Subphylum Chelicerata (ke-lis´e-ra´ta) (Gr. chele, claw, + keras, horn, + ata, group suffix): eurypterids, horseshoe crabs, spiders, ticks. First pair of appendages modified to form chelicerae; pair of pedipalps and four pairs of legs; no antennae, no mandibles; cephalothorax and abdomen usually unsegmented.
    Class Merostomata (mer´o-sto´mata) (Gr. meros, thigh, + stoma, mouth, + ata, group suffix): aquatic chelicerates. Cephalothorax and abdomen; compound lateral eyes; appendages with gills; sharp telson; subclasses Eurypterida (all extinct) and Xiphosurida, horseshoe crabs. Example: Limulus. Class Pycnogonida (pik´no-gon´ida) (Gr. pyknos, compact, + gony, knee, angle): sea spiders. Small (3 to 4 mm), but some reach 500 mm; body chiefly cephalothorax; tiny abdomen; usually four pairs of long walking legs (some with five or six pairs); mouth on long proboscis; four simple eyes; no respiratory or excretory system. Example: Pycnogonum.

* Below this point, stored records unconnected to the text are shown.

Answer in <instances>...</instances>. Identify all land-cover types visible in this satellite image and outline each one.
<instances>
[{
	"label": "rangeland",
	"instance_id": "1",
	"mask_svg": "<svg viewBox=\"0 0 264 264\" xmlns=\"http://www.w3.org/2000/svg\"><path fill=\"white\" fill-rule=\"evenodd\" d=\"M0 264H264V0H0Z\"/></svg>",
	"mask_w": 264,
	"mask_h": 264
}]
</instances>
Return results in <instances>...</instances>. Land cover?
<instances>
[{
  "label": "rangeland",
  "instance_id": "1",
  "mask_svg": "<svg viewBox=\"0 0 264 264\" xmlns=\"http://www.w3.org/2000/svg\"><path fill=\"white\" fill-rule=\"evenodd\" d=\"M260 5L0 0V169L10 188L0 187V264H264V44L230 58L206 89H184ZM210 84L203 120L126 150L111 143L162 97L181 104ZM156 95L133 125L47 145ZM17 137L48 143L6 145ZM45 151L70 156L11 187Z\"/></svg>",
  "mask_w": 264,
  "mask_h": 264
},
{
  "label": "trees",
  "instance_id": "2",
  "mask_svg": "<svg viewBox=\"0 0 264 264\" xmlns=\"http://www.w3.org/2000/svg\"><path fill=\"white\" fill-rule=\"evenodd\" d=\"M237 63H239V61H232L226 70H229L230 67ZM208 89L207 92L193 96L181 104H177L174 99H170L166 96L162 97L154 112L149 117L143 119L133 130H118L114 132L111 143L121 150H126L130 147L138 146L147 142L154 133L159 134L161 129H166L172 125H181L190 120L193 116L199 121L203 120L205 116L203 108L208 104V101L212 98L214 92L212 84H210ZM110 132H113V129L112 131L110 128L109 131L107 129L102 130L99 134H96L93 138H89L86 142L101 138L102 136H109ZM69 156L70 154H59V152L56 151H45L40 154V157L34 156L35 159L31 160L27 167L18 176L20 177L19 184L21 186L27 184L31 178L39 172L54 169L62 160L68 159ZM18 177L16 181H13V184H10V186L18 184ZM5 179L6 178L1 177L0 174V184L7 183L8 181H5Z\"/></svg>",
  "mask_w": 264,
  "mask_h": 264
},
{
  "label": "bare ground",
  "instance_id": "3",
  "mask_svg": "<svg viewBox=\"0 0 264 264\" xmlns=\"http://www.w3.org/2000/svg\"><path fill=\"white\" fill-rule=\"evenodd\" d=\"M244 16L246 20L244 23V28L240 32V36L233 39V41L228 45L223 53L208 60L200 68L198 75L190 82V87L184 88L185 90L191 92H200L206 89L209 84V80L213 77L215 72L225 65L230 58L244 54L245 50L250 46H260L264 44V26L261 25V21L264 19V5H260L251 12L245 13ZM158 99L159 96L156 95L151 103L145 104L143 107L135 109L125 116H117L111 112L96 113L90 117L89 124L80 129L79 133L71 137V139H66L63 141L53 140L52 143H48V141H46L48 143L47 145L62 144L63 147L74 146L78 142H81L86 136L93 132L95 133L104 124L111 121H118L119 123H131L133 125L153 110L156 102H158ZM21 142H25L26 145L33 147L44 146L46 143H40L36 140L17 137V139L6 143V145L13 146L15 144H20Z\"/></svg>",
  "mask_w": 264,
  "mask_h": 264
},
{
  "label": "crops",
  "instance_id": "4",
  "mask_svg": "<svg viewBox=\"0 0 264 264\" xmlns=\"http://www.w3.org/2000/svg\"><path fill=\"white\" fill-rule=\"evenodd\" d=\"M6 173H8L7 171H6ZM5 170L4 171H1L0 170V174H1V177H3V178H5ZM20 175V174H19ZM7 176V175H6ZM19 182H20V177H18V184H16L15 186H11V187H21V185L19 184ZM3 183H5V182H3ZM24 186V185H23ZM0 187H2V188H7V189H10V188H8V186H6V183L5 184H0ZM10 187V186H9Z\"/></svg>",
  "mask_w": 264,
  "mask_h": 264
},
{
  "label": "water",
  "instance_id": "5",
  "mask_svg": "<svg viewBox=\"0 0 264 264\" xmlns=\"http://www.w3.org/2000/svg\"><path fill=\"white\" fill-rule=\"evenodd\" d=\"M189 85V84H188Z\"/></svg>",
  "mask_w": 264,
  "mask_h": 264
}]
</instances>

    Class Arachnida (ar-ack´ni-da) (Gr. arachne, spider): scorpions, spiders, mites, ticks, harvestmen. Four pairs of legs; segmented or unsegmented abdomen with or without appendages and generally distinct from cephalothorax; respiration by gills, tracheae, or book lungs; excretion by malpighian tubules or coxal glands; dorsal bilobed brain connected to ventral ganglionic mass with nerves, simple eyes; chiefly oviparous; no true metamorphosis. Examples: Argiope, Centruroides.
Subphylum Crustacea (crus-ta´she-a) (L. crusta, shell, + acea, group suffix): crustaceans. Mostly aquatic, with gills; cephalothorax usually with dorsal carapace; biramous appendages, modified for various functions. Head appendages consisting of two pairs of antennae, one pair of mandibles, and two pairs of maxillae. Development primitively with nauplius stage (see classification of crustaceans).

Subphylum Uniramia (yu-ni-ra´me-a) (L. unus, one, + ramus, a branch): insects and myriapods. All appendages uniramous; head appendages consisting of one pair of antennae, one pair of mandibles, and one or two pairs of maxillae.
    Class Diplopoda (di-plop´o-da) (Gr. diploos, double, + pous, podos, foot): millipedes. Body almost cylindrical; head with short antennae and simple eyes; body with variable number of somites; short legs, usually two pairs of legs to a somite; oviparous. Examples: Julus, Spirobolus.

    Class Chilopoda (ki-lop´o-da) (Gr. cheilos, lip, + pous, podos, foot): centipedes. Dorsoventrally flattened body; variable number of somites, each with one pair of legs; one pair of long antennae; oviparous. Examples: Cermatia, Lithobius, Geophilus.

    Class Pauropoda (pau-ro´po-da) (Gr. pauros, small, + pous, podos, foot) pauropods. Minute (1 to 1.5 mm); cylindrical body consisting of double segments and bearing 9 or 10 pairs of legs; no eyes. Example: Pauropus.

    Class Symphyla (sym´fy-la) (Gr. syn, together, + phyle, tribe): garden centipedes. Slender (1 to 8 mm) with long, filiform antennae; body consisting of 15 to 22 segments with 10 to 12 pairs of legs; no eyes. Example: Scutigerella.

    Class Insecta (in-sek´ta) (L. , cut into): insects. Body with distinct head, thorax, and abdomen; pair of antennae; mouthparts modified for different food habits; head of six fused somites; thorax of three somites; abdomen with variable number, usually 11 somites; thorax with two pairs of wings (sometimes one pair or none) and three pairs of jointed legs; usually oviparous; gradual or abrupt metamorphosis.